The Attorney General's Office filed the Direct Action of Unconstitutionality (ADI) 7,008, on September 30, with a request for a restraining order against Law 16.260/16 of the state of São Paulo. State law "authorizes the State Treasury to grant the exploitation of services or the use, in whole or in part, of" in state properties. The ADI 7008 was distributed to the rapporteurship of Minister Roberto Barroso.
According to the petition, São Paulo’s law would have violated constitutional provisions related to the Union's competence to legislate on indigenous peoples and general norms of protection of the environment and indigenous populations, in addition to ignoring the duty of respect for the organization of these populations and the rights of possession and enjoyment of the lands they traditionally occupy. This is because the state standard regulated the granting of ecotourism and commercial logging activities and forest by-products in state conservation units, regardless of environmental licensing and without prior consultation with potentially affected indigenous populations.

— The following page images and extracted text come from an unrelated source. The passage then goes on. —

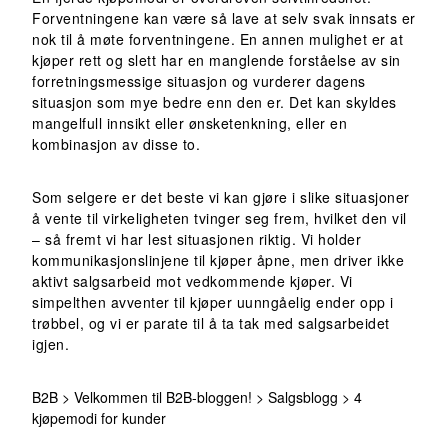
Forventningene kan være så lave at selv svak innsats er
nok til å møte forventningene. En annen mulighet er at
kjøper rett og slett har en manglende forståelse av sin
forretningsmessige situasjon og vurderer dagens
situasjon som mye bedre enn den er. Det kan skyldes
mangelfull innsikt eller ønsketenkning, eller en
kombinasjon av disse to.
Som selgere er det beste vi kan gjøre i slike situasjoner
å vente til virkeligheten tvinger seg frem, hvilket den vil
– så fremt vi har lest situasjonen riktig. Vi holder
kommunikasjonslinjene til kjøper åpne, men driver ikke
aktivt salgsarbeid mot vedkommende kjøper. Vi
simpelthen avventer til kjøper uunngåelig ender opp i
trøbbel, og vi er parate til å ta tak med salgsarbeidet
igjen.
B2B
>
Velkommen til B2B-bloggen!
>
Salgsblogg
>
4
kjøpemodi for kunder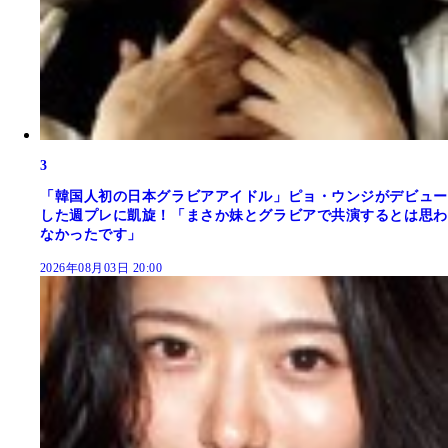
3
「韓国人初の日本グラビアアイドル」ピョ・ウンジがデビュー
した週プレに凱旋！「まさか妹とグラビアで共演するとは思わ
なかったです」
2026年08月03日 20:00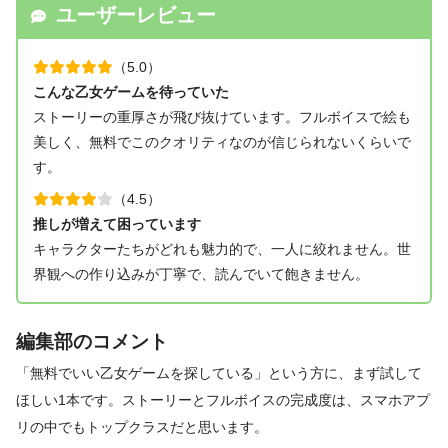
ユーザーレビュー
（5.0）
こんな乙女ゲームを待っていた
ストーリーの重厚さが飛び抜けています。フルボイスで絵も
美しく、無料でこのクオリティなのが信じられないくらいで
す。
（4.5）
推しが増えて困っています
キャラクターたちがどれも魅力的で、一人に絞れません。世
界観への作り込みが丁寧で、読んでいて飽きません。
編集部のコメント
「無料でいい乙女ゲームを探している」という方に、まず試して
ほしい1本です。ストーリーとフルボイスの完成度は、スマホアプ
リの中でもトップクラスだと思います。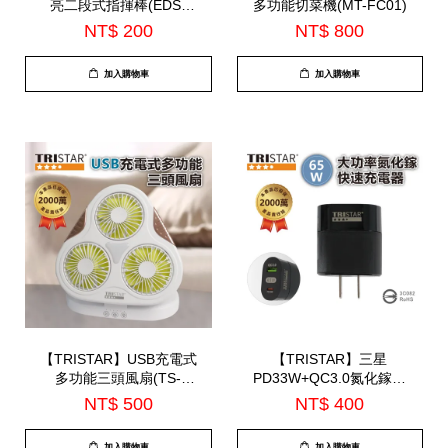
亮二段式指揮棒(EDS-
多功能切菜機(MT-FC01)
G690)
NT$ 200
NT$ 800
加入購物車
加入購物車
【TRISTAR】USB充電式
【TRISTAR】三星
多功能三頭風扇(TS-
PD33W+QC3.0氮化鎵快
B242-1)
速充電器(TS-USB161)
NT$ 500
NT$ 400
加入購物車
加入購物車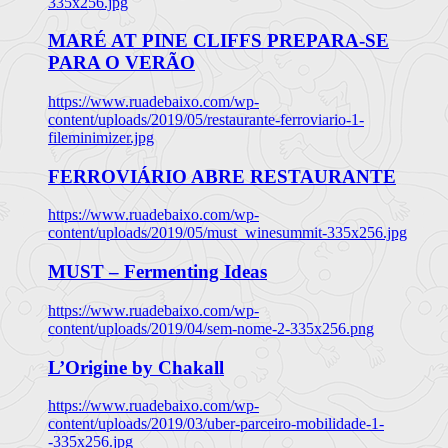
335x256.jpg
MARÉ AT PINE CLIFFS PREPARA-SE
PARA O VERÃO
https://www.ruadebaixo.com/wp-
content/uploads/2019/05/restaurante-ferroviario-1-
fileminimizer.jpg
FERROVIÁRIO ABRE RESTAURANTE
https://www.ruadebaixo.com/wp-
content/uploads/2019/05/must_winesummit-335x256.jpg
MUST – Fermenting Ideas
https://www.ruadebaixo.com/wp-
content/uploads/2019/04/sem-nome-2-335x256.png
L’Origine by Chakall
https://www.ruadebaixo.com/wp-
content/uploads/2019/03/uber-parceiro-mobilidade-1-
-335x256.jpg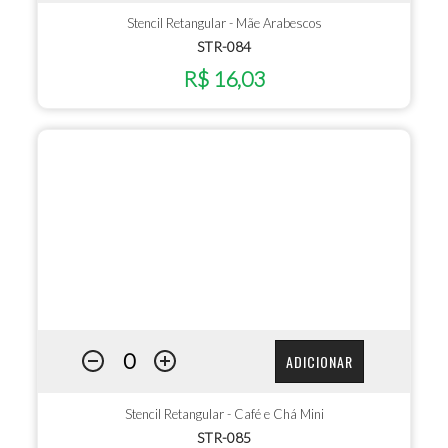
Stencil Retangular - Mãe Arabescos
STR-084
R$ 16,03
ADICIONAR
Stencil Retangular - Café e Chá Mini
STR-085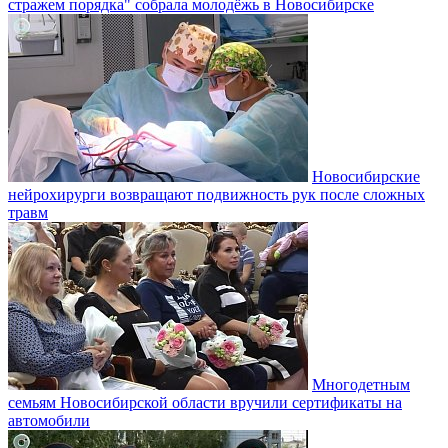
стражем порядка" собрала молодёжь в Новосибирске
Новосибирские
нейрохирурги возвращают подвижность рук после сложных
травм
Многодетным
семьям Новосибирской области вручили сертификаты на
автомобили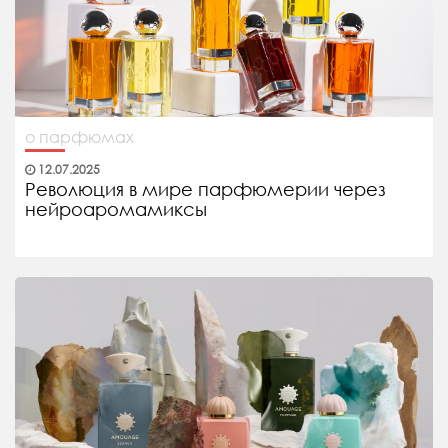
о парфюмах
12.07.2025
Революция в мире парфюмерии через
нейроаромамиксы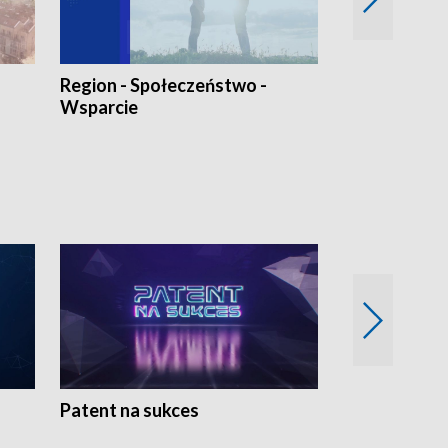
Region - Społeczeństwo -
Bez Barier
Wsparcie
Patent na sukces
Rolnictwo w 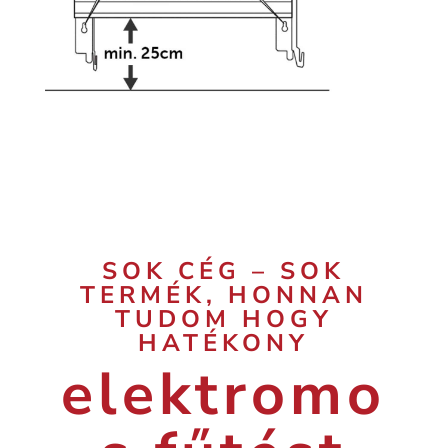
SOK CÉG – SOK
TERMÉK, HONNAN
TUDOM HOGY
HATÉKONY
elektromo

The Attorney General's Office requires the granting of a precautionary measure to suspend the effectiveness of Law 16.260/16 and, at the end, to uphold the request for the purpose of declaring:
- the obligation of prior environmental licensing for the granting of commercial exploitation of wood and forest by-products in state conservation units, because they are activities with medium potential for environmental impact; and
- the need for prior consultation with affected communities as a condition for granting concessions.
In Brazil, traditional and indigenous communities do not have a specific protocol for Free, Prior and Informed Consent (FPIC), as recommended in the Convention of the International Labor Organization (ILO) 169 and to which the Attorney General's Office expresses its mention. In this scenario, the judgment of the ADI, in addition to deciding the constitutionality of the state law, will be an important precedent on the subject, especially in relation to the understanding of the ministers of the Supreme Court on whether the specific protocol, in fact, is necessary to meet the convention or if, in the case of environmental licensing, the public hearing could provide such formality.